• Kaynak metin:
Çocuk Koruma ve Bakım Hizmetleri Program Başkanı Öğr. Gör. Barış Tuncer, yanlış yaptığında çocuğa verilen cezanın doğru davranışı değil yakalanmamayı öğreteceğini söyleyerek “Çocuk cezalandırıldığı sürece davranışı yapmaz ancak fırsat bulur bulmaz yapacaktır. Ceza uygulanan çocuk yaptığının bedelini ödediğini düşünerek doğru, istenen davranışı öğrenmez” dedi.
Çocukların gelişiminde yeni bilgi ve beceriler kazanmaları kadar olumlu davranışlar edinmiş bireyler olarak yetişmeleri de önem taşıyor. Her anne-baba çocuklarının genel insani ve toplumsal değerler açısından erdemli bireyler olarak yetişmelerini ister. Bu amaçla ebeveynler çocuklarının olumsuz davranışlarını cezalandırma ile önleme, düzeltme yoluna gidebiliyorlar. Peki çocukların istenen davranışlara sahip olmalarında cezalandırma doğru bir yöntem mi? Fiziksel ya da davranışsal ceza çocuklarda olumlu etkilere mi yol açıyor, yoksa daha başka sorunlara mı neden oluyor?
“CEZA DAVRANIŞI İSTENEN YÖNDE DEĞİŞTİRMEZ”
Altınbaş Üniversitesi Çocuk Koruma ve Bakım Hizmetleri Program Başkanı Öğr. Gör. Barış Tuncer, cezalandırmanın çocuk gelişimi açısından kesinlikle doğru olmayan ve kullanılması istenmeyen bir davranış kontrol tekniği olduğunu belirtti.
Cezanın istenmeyen davranışı ortadan kaldırmayacağını sadece uygulandığı sürece sorunlu davranışı bastıracağını söyleyen Tuncer, “Çocuk cezalandırıldığı sürece davranışı yapmaz ancak fırsat bulur bulmaz yapacaktır. Ceza, davranışı yapmamayı değil yakalanmamayı öğretir ve ceza uygulanan çocuk yaptığının bedelini ödediğini düşünerek doğru, istenen davranışı öğrenmez” diye konuştu.

• Kaynak malzeme:
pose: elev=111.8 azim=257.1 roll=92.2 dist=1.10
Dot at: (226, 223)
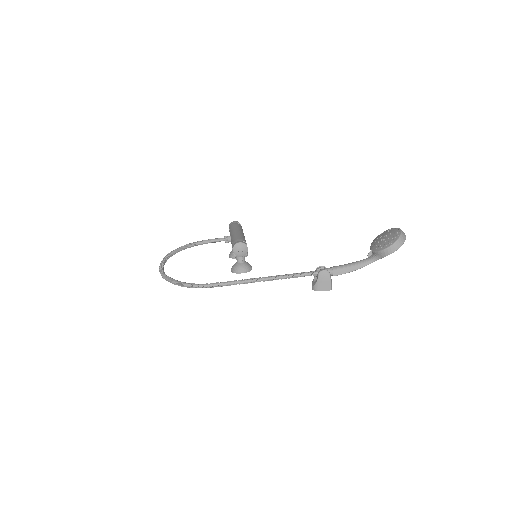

• Görev tanımı: Çocuklara verilen cezayı konu alan metindeki şu cümleyi İngilizceye çevirin: “Her anne-baba çocuklarının genel insani ve toplumsal değerler açısından erdemli bireyler olarak yetişmelerini ister.” Bu malzemenin metinle hiçbir bağlantısı yoktur.

• Nihai sonuç: Every parent wants their children to grow up as virtuous individuals in terms of general human and social values.